# [Okuma Parçası]
----

Fizyolojik olarak bir erkek için en dayanıklı yaşlar 35 yaşından sonra başlıyor. O yüzden maraton gibi, triatlon gibi yarışlarda 38-42 yaşlarında adamlar görürsünüz. Yaş sınırı da yok. Mesela 78 yaşındaki bir adamın maratonu bitiriş derecesi benimkinden daha iyi çıkabiliyor.


40 kişinin çalıştığı, 20 milyon doların üzerinde ciro yapan Piramit Ajans'ın kurucusuyum. Çok yoğun bir iş tempom var. Yine de şunu düşünüyorum; kimse hiçbir şeyle ilgilenmiyor. "Ben bu işi yapsam, bu sırada da işimi hiç aksatmasam çevremde bir model oluştursam" dedim.


  • Ayakkabılarınıza bir çip takılıyor. Start çizgisinde, 10'uncu , 21'inci, 32'nci kilometrelerde ve finişte bu çipleri okuyan manyetik alanlardan geçiyorsunuz. Böylece sürelerinizi takip edebiliyorsunuz.

----

# [Sağlanan Malzeme]
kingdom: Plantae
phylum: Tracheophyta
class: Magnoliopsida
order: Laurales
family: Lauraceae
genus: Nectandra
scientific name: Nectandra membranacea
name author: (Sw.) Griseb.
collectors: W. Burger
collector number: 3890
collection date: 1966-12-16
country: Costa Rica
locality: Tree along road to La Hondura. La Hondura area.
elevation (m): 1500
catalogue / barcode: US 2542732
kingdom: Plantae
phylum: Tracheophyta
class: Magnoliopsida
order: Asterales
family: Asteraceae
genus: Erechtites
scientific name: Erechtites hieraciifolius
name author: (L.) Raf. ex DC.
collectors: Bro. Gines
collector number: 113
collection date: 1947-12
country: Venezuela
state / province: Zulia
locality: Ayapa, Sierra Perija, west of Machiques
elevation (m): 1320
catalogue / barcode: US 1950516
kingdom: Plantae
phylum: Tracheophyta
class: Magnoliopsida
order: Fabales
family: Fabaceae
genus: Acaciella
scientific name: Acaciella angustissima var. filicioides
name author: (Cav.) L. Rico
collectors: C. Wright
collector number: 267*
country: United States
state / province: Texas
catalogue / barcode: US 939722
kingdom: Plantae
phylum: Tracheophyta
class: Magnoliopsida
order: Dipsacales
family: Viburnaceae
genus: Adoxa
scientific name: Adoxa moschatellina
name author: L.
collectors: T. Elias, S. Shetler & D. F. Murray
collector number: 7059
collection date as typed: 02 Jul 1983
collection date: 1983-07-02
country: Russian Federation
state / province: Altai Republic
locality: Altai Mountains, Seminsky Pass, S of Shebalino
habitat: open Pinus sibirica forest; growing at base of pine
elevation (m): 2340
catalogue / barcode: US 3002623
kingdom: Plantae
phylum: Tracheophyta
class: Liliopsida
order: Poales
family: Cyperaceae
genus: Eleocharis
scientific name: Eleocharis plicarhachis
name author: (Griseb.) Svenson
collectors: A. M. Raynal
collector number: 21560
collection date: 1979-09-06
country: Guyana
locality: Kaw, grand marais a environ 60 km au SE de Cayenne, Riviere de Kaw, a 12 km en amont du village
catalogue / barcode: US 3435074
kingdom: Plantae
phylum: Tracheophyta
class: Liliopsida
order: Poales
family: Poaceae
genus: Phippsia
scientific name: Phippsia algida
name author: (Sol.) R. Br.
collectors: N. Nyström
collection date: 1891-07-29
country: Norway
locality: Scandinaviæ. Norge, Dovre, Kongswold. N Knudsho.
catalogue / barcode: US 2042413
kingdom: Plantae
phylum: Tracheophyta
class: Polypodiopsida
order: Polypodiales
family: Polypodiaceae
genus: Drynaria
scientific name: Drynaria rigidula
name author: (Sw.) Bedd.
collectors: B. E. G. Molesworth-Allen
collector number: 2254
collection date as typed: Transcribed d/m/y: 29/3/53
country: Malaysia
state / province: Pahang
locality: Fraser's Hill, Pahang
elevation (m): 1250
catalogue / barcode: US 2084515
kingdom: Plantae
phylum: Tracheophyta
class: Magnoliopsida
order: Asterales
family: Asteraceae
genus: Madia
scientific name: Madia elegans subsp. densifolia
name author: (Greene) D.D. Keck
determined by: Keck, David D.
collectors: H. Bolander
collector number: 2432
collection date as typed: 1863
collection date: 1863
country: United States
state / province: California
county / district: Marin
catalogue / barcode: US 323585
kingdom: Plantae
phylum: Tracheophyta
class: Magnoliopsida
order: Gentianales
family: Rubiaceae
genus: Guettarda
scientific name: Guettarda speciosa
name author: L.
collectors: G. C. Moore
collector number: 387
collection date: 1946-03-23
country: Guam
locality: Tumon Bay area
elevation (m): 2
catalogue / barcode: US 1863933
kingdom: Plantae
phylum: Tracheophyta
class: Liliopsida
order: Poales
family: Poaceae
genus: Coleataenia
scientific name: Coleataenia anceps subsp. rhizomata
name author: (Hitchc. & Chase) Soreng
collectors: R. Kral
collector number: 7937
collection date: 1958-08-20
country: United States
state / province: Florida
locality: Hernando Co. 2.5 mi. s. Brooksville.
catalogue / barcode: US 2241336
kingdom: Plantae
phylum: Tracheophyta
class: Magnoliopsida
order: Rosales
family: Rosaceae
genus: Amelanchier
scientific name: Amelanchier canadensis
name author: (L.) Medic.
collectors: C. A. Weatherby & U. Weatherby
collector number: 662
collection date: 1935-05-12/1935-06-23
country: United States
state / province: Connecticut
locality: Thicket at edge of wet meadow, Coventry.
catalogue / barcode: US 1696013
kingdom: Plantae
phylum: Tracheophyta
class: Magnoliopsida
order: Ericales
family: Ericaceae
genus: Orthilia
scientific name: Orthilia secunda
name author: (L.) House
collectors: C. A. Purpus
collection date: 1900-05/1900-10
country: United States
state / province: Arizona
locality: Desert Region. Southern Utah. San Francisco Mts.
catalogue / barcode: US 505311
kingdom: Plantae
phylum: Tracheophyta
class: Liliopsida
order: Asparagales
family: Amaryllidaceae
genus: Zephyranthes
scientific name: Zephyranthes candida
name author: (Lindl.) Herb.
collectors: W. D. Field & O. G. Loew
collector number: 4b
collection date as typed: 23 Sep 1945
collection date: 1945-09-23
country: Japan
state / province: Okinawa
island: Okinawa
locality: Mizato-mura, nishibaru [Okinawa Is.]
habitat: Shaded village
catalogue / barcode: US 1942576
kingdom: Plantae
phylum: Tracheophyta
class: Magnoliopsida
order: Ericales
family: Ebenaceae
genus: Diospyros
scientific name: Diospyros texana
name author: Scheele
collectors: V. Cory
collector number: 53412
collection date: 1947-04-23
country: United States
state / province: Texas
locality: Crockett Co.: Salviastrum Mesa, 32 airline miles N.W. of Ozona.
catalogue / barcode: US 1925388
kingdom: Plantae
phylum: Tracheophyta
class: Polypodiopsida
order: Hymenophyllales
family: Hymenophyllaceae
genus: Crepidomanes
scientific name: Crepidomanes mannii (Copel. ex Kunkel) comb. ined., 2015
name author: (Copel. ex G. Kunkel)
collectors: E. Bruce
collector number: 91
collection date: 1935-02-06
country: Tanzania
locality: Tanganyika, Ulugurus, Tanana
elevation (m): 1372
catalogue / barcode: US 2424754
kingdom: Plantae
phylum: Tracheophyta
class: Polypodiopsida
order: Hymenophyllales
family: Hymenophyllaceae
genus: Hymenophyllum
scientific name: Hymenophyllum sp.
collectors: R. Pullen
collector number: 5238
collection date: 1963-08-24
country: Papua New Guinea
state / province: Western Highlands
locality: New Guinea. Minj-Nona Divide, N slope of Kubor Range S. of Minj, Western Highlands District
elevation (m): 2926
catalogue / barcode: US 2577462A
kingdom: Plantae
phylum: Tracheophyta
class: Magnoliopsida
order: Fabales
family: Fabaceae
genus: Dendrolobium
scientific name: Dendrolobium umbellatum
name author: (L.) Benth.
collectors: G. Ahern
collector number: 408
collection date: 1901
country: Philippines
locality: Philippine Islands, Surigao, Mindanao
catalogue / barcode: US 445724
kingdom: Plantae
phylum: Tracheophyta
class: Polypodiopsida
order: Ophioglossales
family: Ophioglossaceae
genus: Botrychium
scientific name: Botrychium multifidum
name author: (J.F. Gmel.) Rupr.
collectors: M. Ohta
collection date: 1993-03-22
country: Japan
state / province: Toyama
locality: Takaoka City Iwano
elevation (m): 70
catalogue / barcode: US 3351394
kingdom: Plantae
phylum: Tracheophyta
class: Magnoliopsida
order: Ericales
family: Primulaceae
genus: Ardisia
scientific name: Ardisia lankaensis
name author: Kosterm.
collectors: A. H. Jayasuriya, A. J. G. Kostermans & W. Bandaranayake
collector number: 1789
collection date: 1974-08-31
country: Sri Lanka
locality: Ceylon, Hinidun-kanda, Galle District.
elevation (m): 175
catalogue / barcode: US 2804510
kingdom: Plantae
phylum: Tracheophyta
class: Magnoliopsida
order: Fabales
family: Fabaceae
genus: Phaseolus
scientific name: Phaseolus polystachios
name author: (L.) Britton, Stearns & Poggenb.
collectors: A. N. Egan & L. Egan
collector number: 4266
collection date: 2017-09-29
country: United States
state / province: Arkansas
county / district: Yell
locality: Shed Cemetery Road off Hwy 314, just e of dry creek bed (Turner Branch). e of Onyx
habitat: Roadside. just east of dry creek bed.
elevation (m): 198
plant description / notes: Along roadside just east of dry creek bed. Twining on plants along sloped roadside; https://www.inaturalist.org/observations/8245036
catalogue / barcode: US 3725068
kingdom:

----

# [Yapılacak İş]
Maraton koşusu üzerine okuma parçasını, son cümlesinin ardından gelecek biçimde devam ettirin. Bu kayıtlar başka bir kaynaktan alınmıştır.

# [Görev Çıktısı]
  • 2,5 kilometrede bir su istasyonları var. Her 5 kilometrede ise suyun yanında enerji veren içeceklerden var. Ayrıca istiyorsanız bazı noktalarda size ait özel bir içecek koyabiliyorlar, göğüs numaranıza göre veriyorlar.
  • Yine her 5 kilometrede bir tuvalet var.
  • Herkes atlet şortları ve tişörtleri giyiyor. Meme uçları bantlanıyor çünkü dört saat boyunca atletinize sürtünüp duruyor, sonra da kanıyor. Koltuk altlarına da sürtünmeye karşı vazelin sürülüyor.